▶ _Dataset records_:
◆ ◆ ◆
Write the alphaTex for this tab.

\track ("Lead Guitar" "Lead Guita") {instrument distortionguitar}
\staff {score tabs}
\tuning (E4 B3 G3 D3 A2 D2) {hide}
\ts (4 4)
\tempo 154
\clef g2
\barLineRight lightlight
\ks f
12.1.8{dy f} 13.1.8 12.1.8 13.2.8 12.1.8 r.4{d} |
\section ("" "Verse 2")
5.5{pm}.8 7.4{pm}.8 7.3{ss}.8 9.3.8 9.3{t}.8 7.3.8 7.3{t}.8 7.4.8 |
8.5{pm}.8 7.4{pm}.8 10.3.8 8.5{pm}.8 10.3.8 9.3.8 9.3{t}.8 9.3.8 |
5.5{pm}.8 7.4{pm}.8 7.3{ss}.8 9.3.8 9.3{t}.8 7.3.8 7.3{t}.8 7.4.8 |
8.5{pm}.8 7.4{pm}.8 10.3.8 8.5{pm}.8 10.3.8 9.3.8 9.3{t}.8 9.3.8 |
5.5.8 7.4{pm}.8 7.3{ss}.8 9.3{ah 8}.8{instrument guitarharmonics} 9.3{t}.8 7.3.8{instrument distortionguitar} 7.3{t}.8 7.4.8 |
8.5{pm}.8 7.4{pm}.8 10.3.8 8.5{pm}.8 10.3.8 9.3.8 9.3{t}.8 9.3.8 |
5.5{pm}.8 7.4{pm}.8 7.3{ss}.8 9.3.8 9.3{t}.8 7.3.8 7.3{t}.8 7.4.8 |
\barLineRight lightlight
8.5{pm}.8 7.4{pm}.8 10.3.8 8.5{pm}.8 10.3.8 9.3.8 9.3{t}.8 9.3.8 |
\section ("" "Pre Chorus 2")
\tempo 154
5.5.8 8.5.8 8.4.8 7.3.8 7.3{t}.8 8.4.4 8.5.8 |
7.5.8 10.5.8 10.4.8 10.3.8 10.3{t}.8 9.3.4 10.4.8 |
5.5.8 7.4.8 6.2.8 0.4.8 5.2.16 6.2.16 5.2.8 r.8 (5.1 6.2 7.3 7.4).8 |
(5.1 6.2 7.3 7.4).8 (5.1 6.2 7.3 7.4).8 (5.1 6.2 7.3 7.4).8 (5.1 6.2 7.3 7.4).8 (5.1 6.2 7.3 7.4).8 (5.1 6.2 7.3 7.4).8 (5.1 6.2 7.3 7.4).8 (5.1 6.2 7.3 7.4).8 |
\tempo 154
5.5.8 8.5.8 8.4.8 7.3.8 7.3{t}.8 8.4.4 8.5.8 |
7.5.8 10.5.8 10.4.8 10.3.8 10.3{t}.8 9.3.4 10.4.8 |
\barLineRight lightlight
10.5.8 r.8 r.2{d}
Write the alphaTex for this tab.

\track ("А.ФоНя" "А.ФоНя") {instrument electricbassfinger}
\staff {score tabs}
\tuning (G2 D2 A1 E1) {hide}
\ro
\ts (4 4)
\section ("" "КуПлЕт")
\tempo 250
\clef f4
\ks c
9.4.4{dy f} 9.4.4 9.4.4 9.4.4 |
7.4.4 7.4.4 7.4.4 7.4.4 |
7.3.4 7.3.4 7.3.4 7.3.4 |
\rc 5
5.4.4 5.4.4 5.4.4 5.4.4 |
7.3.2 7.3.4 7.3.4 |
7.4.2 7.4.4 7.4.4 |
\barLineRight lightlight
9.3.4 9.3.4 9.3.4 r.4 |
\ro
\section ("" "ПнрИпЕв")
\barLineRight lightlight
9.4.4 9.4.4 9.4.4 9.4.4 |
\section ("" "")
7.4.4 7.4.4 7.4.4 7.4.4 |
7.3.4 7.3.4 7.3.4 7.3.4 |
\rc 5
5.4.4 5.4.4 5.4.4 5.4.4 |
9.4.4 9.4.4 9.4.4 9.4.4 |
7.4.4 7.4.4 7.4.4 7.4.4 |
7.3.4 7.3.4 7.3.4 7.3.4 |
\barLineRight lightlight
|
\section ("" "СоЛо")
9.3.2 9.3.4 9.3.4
◆ ◆ ◆
▶ _Set task_: Locate every line in the records above that contains the string "track", and copy each such line.

▶ _Problem solution_:
\track ("Lead Guitar" "Lead Guita") {instrument distortionguitar}
\track ("А.ФоНя" "А.ФоНя") {instrument electricbassfinger}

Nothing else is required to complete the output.